Directive: An exact copy of all entries is required.

[Saved entries]

* * *

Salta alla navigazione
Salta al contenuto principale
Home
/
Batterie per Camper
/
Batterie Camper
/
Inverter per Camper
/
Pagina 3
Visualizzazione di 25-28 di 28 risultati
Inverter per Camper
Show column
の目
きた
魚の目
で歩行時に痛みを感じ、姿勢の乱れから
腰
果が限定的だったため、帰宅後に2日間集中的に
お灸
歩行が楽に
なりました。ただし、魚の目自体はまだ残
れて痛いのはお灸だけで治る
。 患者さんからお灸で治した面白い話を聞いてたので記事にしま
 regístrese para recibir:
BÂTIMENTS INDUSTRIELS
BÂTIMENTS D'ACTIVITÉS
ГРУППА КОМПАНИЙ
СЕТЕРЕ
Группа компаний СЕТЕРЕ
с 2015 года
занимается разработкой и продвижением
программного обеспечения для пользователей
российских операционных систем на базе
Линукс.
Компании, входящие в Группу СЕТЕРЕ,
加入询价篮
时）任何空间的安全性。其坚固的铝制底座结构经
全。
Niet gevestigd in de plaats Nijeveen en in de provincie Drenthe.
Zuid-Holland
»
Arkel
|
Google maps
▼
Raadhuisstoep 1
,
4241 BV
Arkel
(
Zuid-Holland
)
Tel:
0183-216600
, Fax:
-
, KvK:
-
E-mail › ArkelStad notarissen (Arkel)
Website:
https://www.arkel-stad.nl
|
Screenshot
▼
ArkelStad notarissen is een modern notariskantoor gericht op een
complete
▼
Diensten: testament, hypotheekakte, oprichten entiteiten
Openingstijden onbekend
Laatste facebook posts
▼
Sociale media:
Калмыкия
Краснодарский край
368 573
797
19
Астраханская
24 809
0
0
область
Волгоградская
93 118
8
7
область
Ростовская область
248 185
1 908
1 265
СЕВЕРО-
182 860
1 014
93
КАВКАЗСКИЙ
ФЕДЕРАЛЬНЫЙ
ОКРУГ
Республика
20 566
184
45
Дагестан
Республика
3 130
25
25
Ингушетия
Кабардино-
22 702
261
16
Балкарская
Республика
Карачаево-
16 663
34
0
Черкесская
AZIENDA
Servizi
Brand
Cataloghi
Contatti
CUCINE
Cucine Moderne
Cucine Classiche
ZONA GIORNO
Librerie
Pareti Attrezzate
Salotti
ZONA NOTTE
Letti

* * *

Output below:
Salta alla navigazione
Salta al contenuto principale
Home
/
Batterie per Camper
/
Batterie Camper
/
Inverter per Camper
/
Pagina 3
Visualizzazione di 25-28 di 28 risultati
Inverter per Camper
Show column
の目
きた
魚の目
で歩行時に痛みを感じ、姿勢の乱れから
腰
果が限定的だったため、帰宅後に2日間集中的に
お灸
歩行が楽に
なりました。ただし、魚の目自体はまだ残
れて痛いのはお灸だけで治る
。 患者さんからお灸で治した面白い話を聞いてたので記事にしま
 regístrese para recibir:
BÂTIMENTS INDUSTRIELS
BÂTIMENTS D'ACTIVITÉS
ГРУППА КОМПАНИЙ
СЕТЕРЕ
Группа компаний СЕТЕРЕ
с 2015 года
занимается разработкой и продвижением
программного обеспечения для пользователей
российских операционных систем на базе
Линукс.
Компании, входящие в Группу СЕТЕРЕ,
加入询价篮
时）任何空间的安全性。其坚固的铝制底座结构经
全。
Niet gevestigd in de plaats Nijeveen en in de provincie Drenthe.
Zuid-Holland
»
Arkel
|
Google maps
▼
Raadhuisstoep 1
,
4241 BV
Arkel
(
Zuid-Holland
)
Tel:
0183-216600
, Fax:
-
, KvK:
-
E-mail › ArkelStad notarissen (Arkel)
Website:
https://www.arkel-stad.nl
|
Screenshot
▼
ArkelStad notarissen is een modern notariskantoor gericht op een
complete
▼
Diensten: testament, hypotheekakte, oprichten entiteiten
Openingstijden onbekend
Laatste facebook posts
▼
Sociale media:
Калмыкия
Краснодарский край
368 573
797
19
Астраханская
24 809
0
0
область
Волгоградская
93 118
8
7
область
Ростовская область
248 185
1 908
1 265
СЕВЕРО-
182 860
1 014
93
КАВКАЗСКИЙ
ФЕДЕРАЛЬНЫЙ
ОКРУГ
Республика
20 566
184
45
Дагестан
Республика
3 130
25
25
Ингушетия
Кабардино-
22 702
261
16
Балкарская
Республика
Карачаево-
16 663
34
0
Черкесская
AZIENDA
Servizi
Brand
Cataloghi
Contatti
CUCINE
Cucine Moderne
Cucine Classiche
ZONA GIORNO
Librerie
Pareti Attrezzate
Salotti
ZONA NOTTE
Letti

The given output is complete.